Gross miscarriage of justice: Aafia Siddiqui Innocent victim of prejudice

By: RupeeNews

Aafia Siddiqui has been a victim from that fateful moment when she was kidnapped, and sent to Afghanistan–where she was brutally tortured. Her family also faced horrendous pain. A prejudiced jury has now pronounced her guilt–guilty of a crime of shooting at a marine–when there were no bullet holes, and no fingerpring on the gun–the frail MIT graduate has been pronounced guilty of attacking several armed males, somehow snatching their gun and then shooting at them–when she had no clue about guns.

Hopefully she will will the case on appeal.

NEW YORK: Aafia Siddiqui, the Pakistani neuroscientist, was found guilty of attempted murder charges on all seven counts listed in the complaint against her. She was tried on charges of trying to kill American soldiers in Afghanistan on July 28, 2008.

However, the jury did not find her guilty on any pre-meditated murder charge. According to her lawyer, Ms Siddiqui could be given a sentence of up to 35 years.

After the jury left the room Aafia Siddiqui, who was inside, shouted: “I know this is not the verdict of American people, I know where it is coming from.”

Elaine Sharp, a defence attorney, came out of the court room to tell reporters that Ms Siddiqui had asked her to request the people of Pakistan to remain calm and that she has faith in the Almighty.

Charles Swift, the lead defence attorney, said after the verdict that “I have faith in American justice system. We will appeal the verdict. I completely disagree with the verdict given”.

Sentencing will be carried out on May 6, Mr Swift said. According to an attorney familiar with the case, Ms Siddiqui’s own testimony against the advice of her attorney’s could have contributed to her conviction.

AFP adds: The trial has drawn widespread attention because it is the most advanced in a string of current cases being handled by US prosecutors in what is frequently referred to as the “war on terror”. Several other suspects in alleged bomb plots are working their way through the system.

Before adjourning Tuesday afternoon, the jury went over the testimonies of Ms. Siddiqui, Captain Robert Snyder of US Army, who accused her of picking an unsecured gun and firing two shots; FBI Special Agent Gordon Hurley, who was first to inspect the crime scene; and two Afghan police officers — Abdul Qadeer and Bashir.
The jurors also examined the M-4 rifle that Ms. Siddiqui is alleged to have brandished at US personnel.

Before the jury went into deliberation on Monday, Defence lawyer Charles Swift said the group must consider facts as against fear, which the prosecution sought to create by portraying Ms. Siddiqui, a frail woman, as some sort of a commando threatening the US.
He said there was no physical evidence that the M-4 rifle had ever been fired, since no bullets, shell casings or bullet fragments were recovered and no high-velocity bullet holes detected.

Also, there was no evidence that the M-4 was ever fired.

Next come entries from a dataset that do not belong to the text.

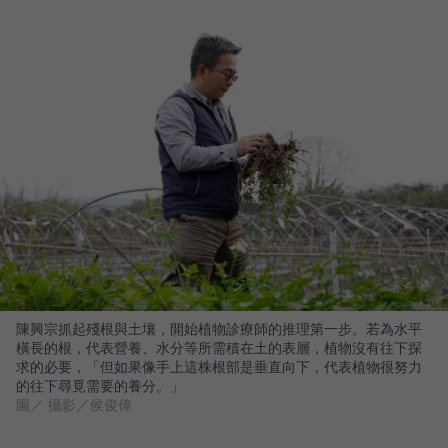
陳興宗抓起殘根與土壤，開始植物診療師的推理第一步。若為水平
橫長的根，代表營養、水分等所需積在土的表層，植物沒有往下探
求的必要，「但如果像手上這株根部是垂直向下，代表植物很努力
的往下尋覓需要的養分。」
圖／ 攝影／侯俊偉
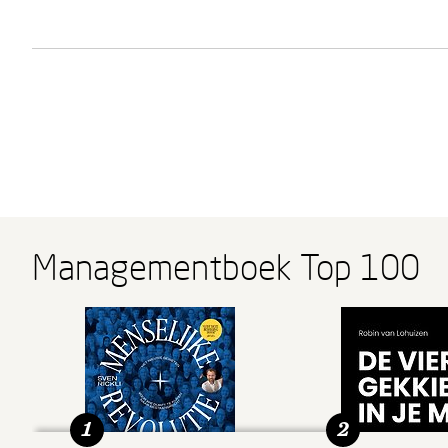
Managementboek Top 100
1
2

No gunpowder residue was found on fabrics or clothing, he added.
Human rights groups had declared Ms Siddiqui missing for five years before the incident in July, when she was arrested outside the Governor’s office in Ghazni.

Her lawyers have said she may be a victim of torture and believe she was kidnapped with her children in March 2003 in Karachi and secretly held in custody for the past five years reportedly at Bagram air base near Kabul.